(Entries of questions about pictures)

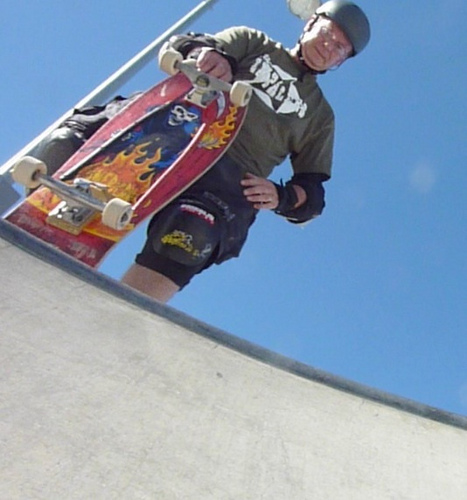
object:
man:
[21, 0, 370, 309]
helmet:
[313, 0, 370, 56]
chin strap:
[294, 41, 326, 74]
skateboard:
[6, 39, 257, 272]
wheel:
[229, 80, 253, 113]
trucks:
[48, 178, 112, 231]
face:
[166, 102, 200, 127]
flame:
[23, 139, 166, 237]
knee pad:
[148, 198, 226, 277]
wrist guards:
[269, 177, 297, 223]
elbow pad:
[290, 175, 327, 229]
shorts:
[141, 158, 263, 266]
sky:
[0, 0, 466, 430]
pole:
[0, 0, 210, 181]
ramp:
[0, 229, 463, 498]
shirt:
[207, 21, 335, 198]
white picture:
[246, 52, 310, 121]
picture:
[159, 229, 193, 252]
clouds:
[399, 159, 438, 204]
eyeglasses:
[312, 22, 348, 56]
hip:
[211, 154, 273, 226]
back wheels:
[101, 196, 133, 232]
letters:
[178, 201, 216, 226]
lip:
[313, 41, 326, 67]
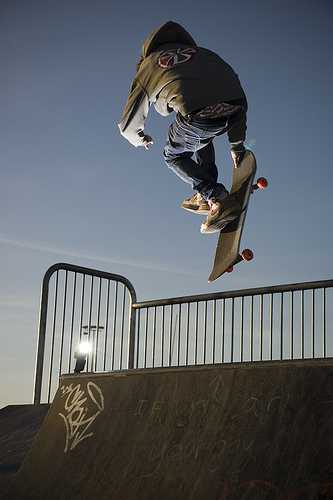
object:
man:
[118, 20, 268, 283]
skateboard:
[208, 149, 268, 283]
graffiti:
[57, 380, 104, 453]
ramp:
[0, 358, 332, 499]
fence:
[34, 262, 332, 403]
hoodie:
[117, 20, 248, 153]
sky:
[0, 0, 333, 409]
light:
[74, 340, 91, 373]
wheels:
[257, 176, 268, 189]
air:
[263, 127, 329, 282]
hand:
[231, 150, 241, 171]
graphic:
[157, 47, 198, 68]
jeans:
[162, 107, 244, 202]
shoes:
[199, 194, 241, 234]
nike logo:
[211, 204, 223, 216]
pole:
[135, 279, 333, 310]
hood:
[142, 20, 198, 60]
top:
[60, 357, 333, 378]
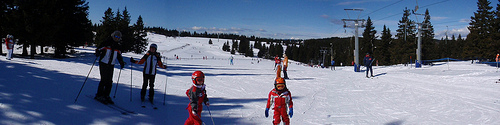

### Task instructions
Write out every line of the records above as a numbered list, skipping any blank lines. Leave the pictures out.

### Exercise response
1. object:
2. man:
3. [21, 0, 370, 309]
4. helmet:
5. [313, 0, 370, 56]
6. chin strap:
7. [294, 41, 326, 74]
8. skateboard:
9. [6, 39, 257, 272]
10. wheel:
11. [229, 80, 253, 113]
12. trucks:
13. [48, 178, 112, 231]
14. face:
15. [166, 102, 200, 127]
16. flame:
17. [23, 139, 166, 237]
18. knee pad:
19. [148, 198, 226, 277]
20. wrist guards:
21. [269, 177, 297, 223]
22. elbow pad:
23. [290, 175, 327, 229]
24. shorts:
25. [141, 158, 263, 266]
26. sky:
27. [0, 0, 466, 430]
28. pole:
29. [0, 0, 210, 181]
30. ramp:
31. [0, 229, 463, 498]
32. shirt:
33. [207, 21, 335, 198]
34. white picture:
35. [246, 52, 310, 121]
36. picture:
37. [159, 229, 193, 252]
38. clouds:
39. [399, 159, 438, 204]
40. eyeglasses:
41. [312, 22, 348, 56]
42. hip:
43. [211, 154, 273, 226]
44. back wheels:
45. [101, 196, 133, 232]
46. letters:
47. [178, 201, 216, 226]
48. lip:
49. [313, 41, 326, 67]
50. object:
51. man:
52. [118, 20, 268, 283]
53. skateboard:
54. [208, 149, 268, 283]
55. graffiti:
56. [57, 380, 104, 453]
57. ramp:
58. [0, 358, 332, 499]
59. fence:
60. [34, 262, 332, 403]
61. hoodie:
62. [117, 20, 248, 153]
63. sky:
64. [0, 0, 333, 409]
65. light:
66. [74, 340, 91, 373]
67. wheels:
68. [257, 176, 268, 189]
69. air:
70. [263, 127, 329, 282]
71. hand:
72. [231, 150, 241, 171]
73. graphic:
74. [157, 47, 198, 68]
75. jeans:
76. [162, 107, 244, 202]
77. shoes:
78. [199, 194, 241, 234]
79. nike logo:
80. [211, 204, 223, 216]
81. pole:
82. [135, 279, 333, 310]
83. hood:
84. [142, 20, 198, 60]
85. top:
86. [60, 357, 333, 378]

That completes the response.